Alleged Omagh bomber Sean Hoey was "fully aware" the bomb planted in the town in August 1998 would result in deaths, his trial heard today.
Prosecutors claimed they had enough DNA and forensic evidence and expert voice analysis to convict him of the outrage and a series of other strikes on civilian, police and British army targets.
Mr Hoey (37) sat impassive in the dock at Belfast Crown Court, flanked by two prison wardens, as Crown QC Gordon Kerr accused him of being at the heart of the worst single atrocity in 30 years of violence in Northern Ireland.
Mr Kerr said: "He was fully aware that the persons concerned were placing explosives and had an active role in the preparation of the devices.
"The evidence will suggest that he contemplated the use of the devices in such a way that injury up to and including death would occur, and agreed to that.
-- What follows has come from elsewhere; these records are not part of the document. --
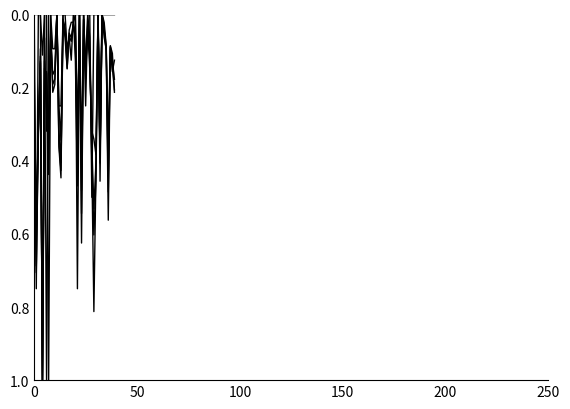

Is this an area chart (filled region under the line)?

No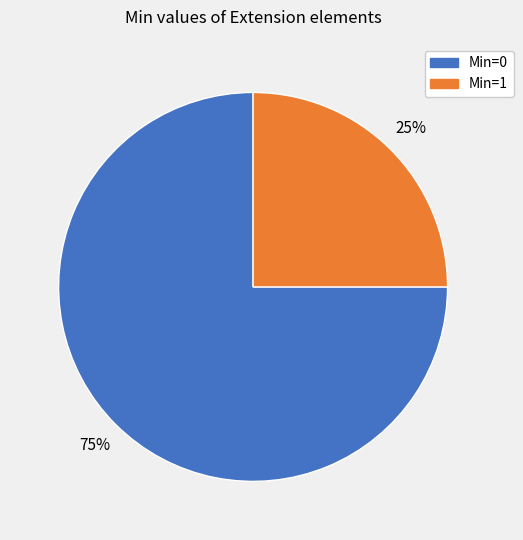

Is there any slice that represents more than half of the pie?

Yes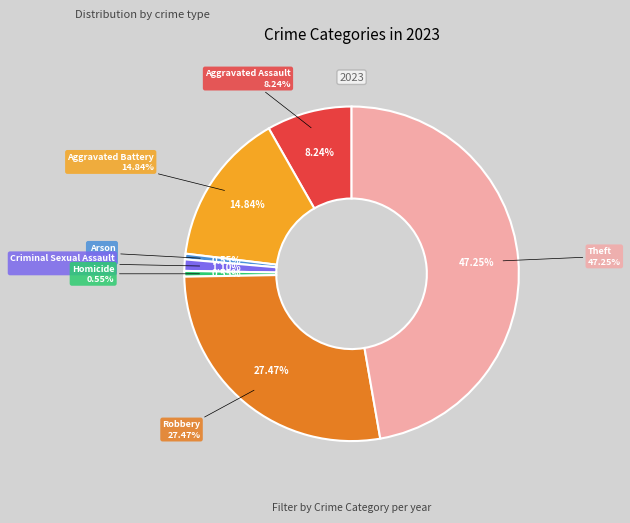

How many segments does this pie chart have?

7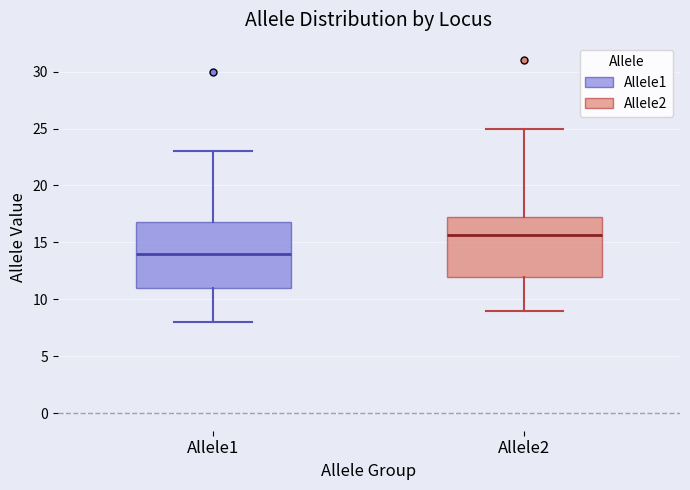

Reading left to right, read every box against the y-axis: the position of its median line, the range the box covers, and the ends of its whiskers. The values are not printed on the chart, so give them approximately, as read against the axis.

Allele1: median 14.0, box 11.0 to 17.0, whiskers 8.0 to 23.0
Allele2: median 15.5, box 12.0 to 17.0, whiskers 9.0 to 25.0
"In the case of Omagh, it will be submitted that those involved in placing a device in a busy public street at a prime shopping time were aware and must have known that an explosion in those circumstances would kill or at least seriously injure those in the vicinity of the explosion.
"It will be submitted that in this case an analysis of the warnings given when compared to other warnings using the same code word suggests that the warnings were not and could not have been meant to be effective.
"In those circumstances the prosecution case is that those responsible at law for the bomb in Omagh should properly be found guilty of murder in relation to the persons who were killed on August 15 1998."
Relatives of some of those killed in the Real IRA attack on the Co Tyrone town were in the public gallery as the trial, which is expected to last for three months, got underway.
Others had gathered 70 miles away in Omagh where a closed circuit video link facility has been set up for the duration of the trial.
They had been frustrated earlier this month when the case was adjourned because senior defence counsel Orlando Pownall was too unwell to proceed. But today the QC assured Judge Mr Justice Weir he was ready to take the non-jury case.
At one stage the names and ages of all those killed at Omagh were read out in the hushed courtroom. They included three generations of the same family - an 18-month-old girl, her mother who was pregnant with twins and a 66-year-old grandmother.
Wearing a beige jacket, striped shirt and jeans, Mr Hoey, of Molly Road, Jonesborough, south Armagh, showed no emotion as the victims were listed.
He denies a total of 58 charges, which the prosecution alleges were part of a violent campaign waged by dissident republicans before and after the Belfast Agreement was signed in April 1998.